See, reaching our potential in Christ and heading over the mountains, if you will has everything to do with fully loving God in surrender, obedience and relationship.
And, reaching our potential has everything to do with loving our neighbors and introducing people to Jesus Christ.
Every person who claims Jesus as Savior is to be a disciple and to help make disciples.
And as disciples, we are called to mature in our faith, we are called to holiness, we are called to transformation and we are called to build each other up.
One of the best ways to learn how to love God and love others - to learn how to share Christ with a lost world, to grow in holiness and maturity is through consistent Christian fellowship in addition to corporate worship.
One of the best ways to be a disciple and make disciples is through small groups or home fellowships.
What I mean by a small group is a group of people who gather together each week to pray together, to encourage one another, to study the Word of God, to hold one another accountable, care for one another and to spur one other toward Christ-likeness.

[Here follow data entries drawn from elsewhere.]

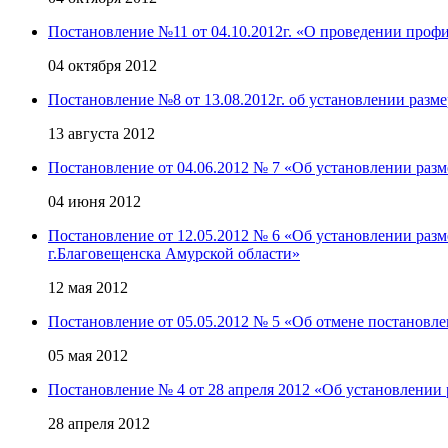
Постановление №11 от 04.10.2012г. «О проведении проф
04 октября 2012
Постановление №8 от 13.08.2012г. об установлении разм
13 августа 2012
Постановление от 04.06.2012 № 7 «Об установлении раз
04 июня 2012
Постановление от 12.05.2012 № 6 «Об установлении разм
г.Благовещенска Амурской области»
12 мая 2012
Постановление от 05.05.2012 № 5 «Об отмене постановле
05 мая 2012
Постановление № 4 от 28 апреля 2012 «Об установлении 
28 апреля 2012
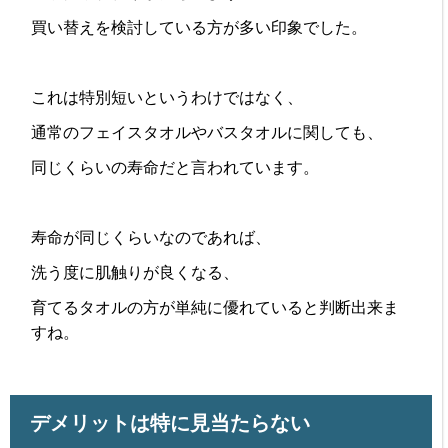
買い替えを検討している方が多い印象でした。
これは特別短いというわけではなく、
通常のフェイスタオルやバスタオルに関しても、
同じくらいの寿命だと言われています。
寿命が同じくらいなのであれば、
洗う度に肌触りが良くなる、
育てるタオルの方が単純に優れていると判断出来ま
すね。
デメリットは特に見当たらない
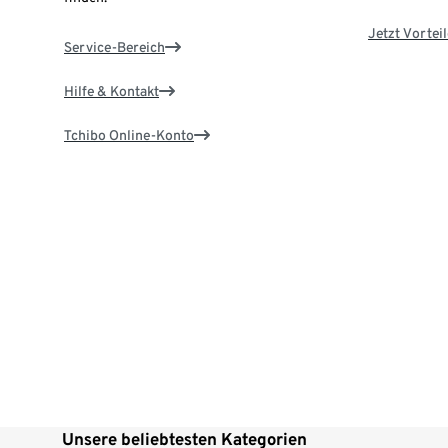
Jetzt Vortei
Service-Bereich
Hilfe & Kontakt
Tchibo Online-Konto
Unsere beliebtesten Kategorien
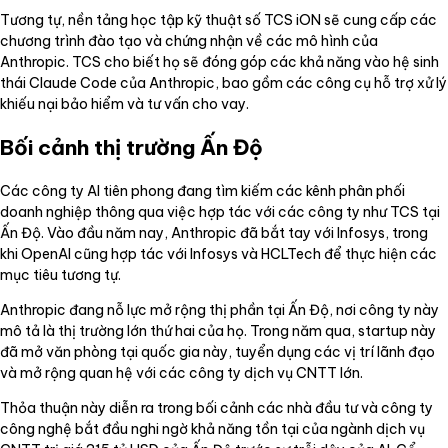
Tương tự, nền tảng học tập kỹ thuật số TCS iON sẽ cung cấp các
chương trình đào tạo và chứng nhận về các mô hình của
Anthropic. TCS cho biết họ sẽ đóng góp các khả năng vào hệ sinh
thái Claude Code của Anthropic, bao gồm các công cụ hỗ trợ xử lý
khiếu nại bảo hiểm và tư vấn cho vay.
Bối cảnh thị trường Ấn Độ
Các công ty AI tiên phong đang tìm kiếm các kênh phân phối
doanh nghiệp thông qua việc hợp tác với các công ty như TCS tại
Ấn Độ. Vào đầu năm nay, Anthropic đã bắt tay với Infosys, trong
khi OpenAI cũng hợp tác với Infosys và HCLTech để thực hiện các
mục tiêu tương tự.
Anthropic đang nỗ lực mở rộng thị phần tại Ấn Độ, nơi công ty này
mô tả là thị trường lớn thứ hai của họ. Trong năm qua, startup này
đã mở văn phòng tại quốc gia này, tuyển dụng các vị trí lãnh đạo
và mở rộng quan hệ với các công ty dịch vụ CNTT lớn.
Thỏa thuận này diễn ra trong bối cảnh các nhà đầu tư và công ty
công nghệ bắt đầu nghi ngờ khả năng tồn tại của ngành dịch vụ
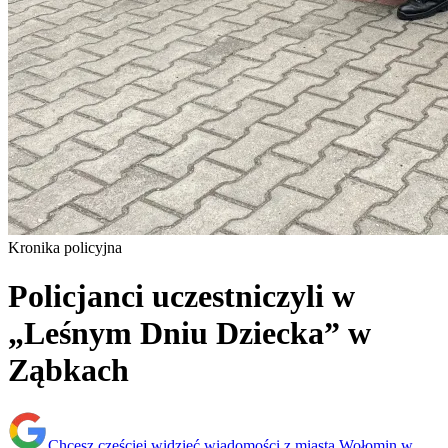
Kronika policyjna
Policjanci uczestniczyli w
„Leśnym Dniu Dziecka” w
Ząbkach
Chcesz częściej widzieć wiadomości z miasta Wołomin w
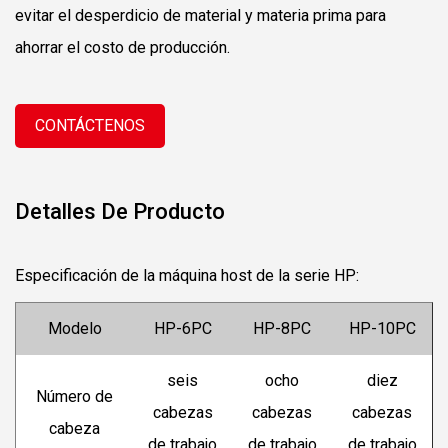
evitar el desperdicio de material y materia prima para
ahorrar el costo de producción.
CONTÁCTENOS
Detalles De Producto
Especificación de la máquina host de la serie HP:
Modelo
HP-6PC
HP-8PC
HP-10PC
seis
ocho
diez
Número de
cabezas
cabezas
cabezas
cabeza
de trabajo
de trabajo
de trabajo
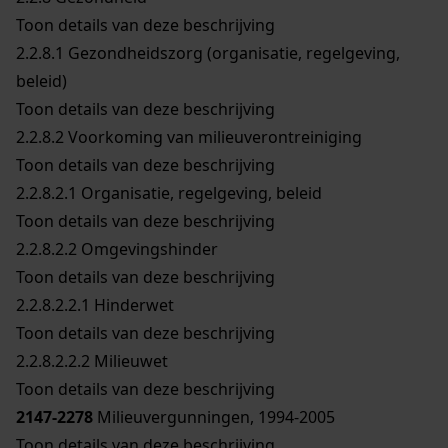
Toon details van deze beschrijving
2.2.8.1
Gezondheidszorg (organisatie, regelgeving,
beleid)
Toon details van deze beschrijving
2.2.8.2
Voorkoming van milieuverontreiniging
Toon details van deze beschrijving
2.2.8.2.1
Organisatie, regelgeving, beleid
Toon details van deze beschrijving
2.2.8.2.2
Omgevingshinder
Toon details van deze beschrijving
2.2.8.2.2.1
Hinderwet
Toon details van deze beschrijving
2.2.8.2.2.2
Milieuwet
Toon details van deze beschrijving
2147-2278
Milieuvergunningen, 1994-2005
Toon details van deze beschrijving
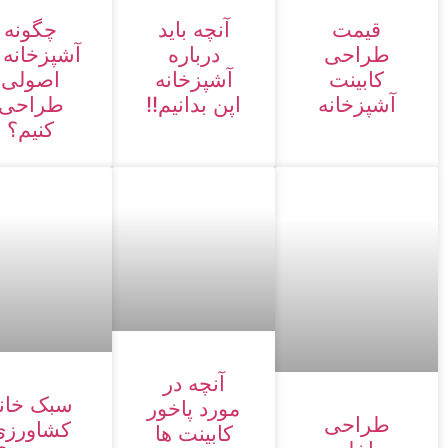
قیمت
آنچه باید
چگونه
طراحی
درباره
آشپزخانه 
کابینت
آشپزخانه
اصولی
آشپزخانه
اپن بدانیم!!
طراحی
کنیم؟
آنچه در
سبک خان
مورد پاخور
طراحی
کشاورزی
کابینت ها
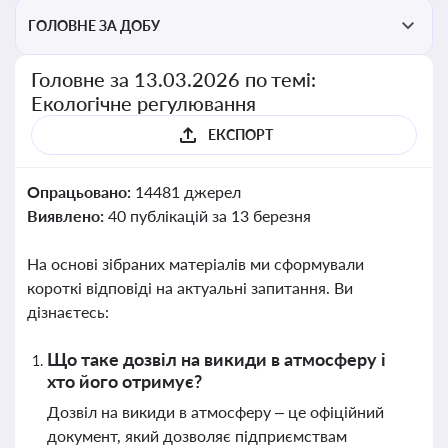
ГОЛОВНЕ ЗА ДОБУ
Головне за 13.03.2026 по темі:
Екологічне регулювання
ЕКСПОРТ
Опрацьовано:
14481 джерел
Виявлено:
40 публікацій за 13 березня
На основі зібраних матеріалів ми сформували
короткі відповіді на актуальні запитання. Ви
дізнаєтесь:
Що таке дозвіл на викиди в атмосферу і
хто його отримує?
Дозвіл на викиди в атмосферу – це офіційний
документ, який дозволяє підприємствам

Now, we won’t find a verse in the Bible that says, “Thou shalt attend a small group!”
But we do know that for thousands of years Believers met in homes, in marketplaces, in temples - underground - they met anywhere and everywhere - to gather for prayer, for teaching and encouragement.
Small groups, Bible studies … have been the backbone of Judeo-Christian
discipleship for thousands and thousands of years.
So, meeting together outside of a corporate worship service is traditional, but also biblical and necessary and
One of the most effective means of being the Church and expanding the Church.
We know that many of the first Christians gathered in homes - they didn’t have church buildings.
Think about that when Paul wrote this -
That was done in a home.
One of the most effective ways to see people saved and be transformed is through Christians who engage in consistent biblical fellowship.
As I look back on my Christian journey, home groups and Bible studies were the key to my spiritual growth.
A home fellowship was key to saving my marriage.
A home Bible study was key to me forgiving myself.
We put out a church survey last year.
The response was clear - we want more discipleship and more fellowship.
So here it is - starting the first week of February and going through the end of April - we’re starting two Connection Groups - Craig will lead one and I’ll led the other.
We hope to have more in the future.
We are at Lemhi Pass - and one of the ways we’re going to move forward over the mountains is through Connection Groups.
So I hope that you will be a part of one or perhaps even lead one.
Some of you will be tempted to look in the past and say we tried that, or we had a bad experience or whatever and you will be tempted to stay put.
Forget the past - this is a different day; a different time and we need to head over the mountains.
Before I close - If you have never received Christ as Savior - you need to.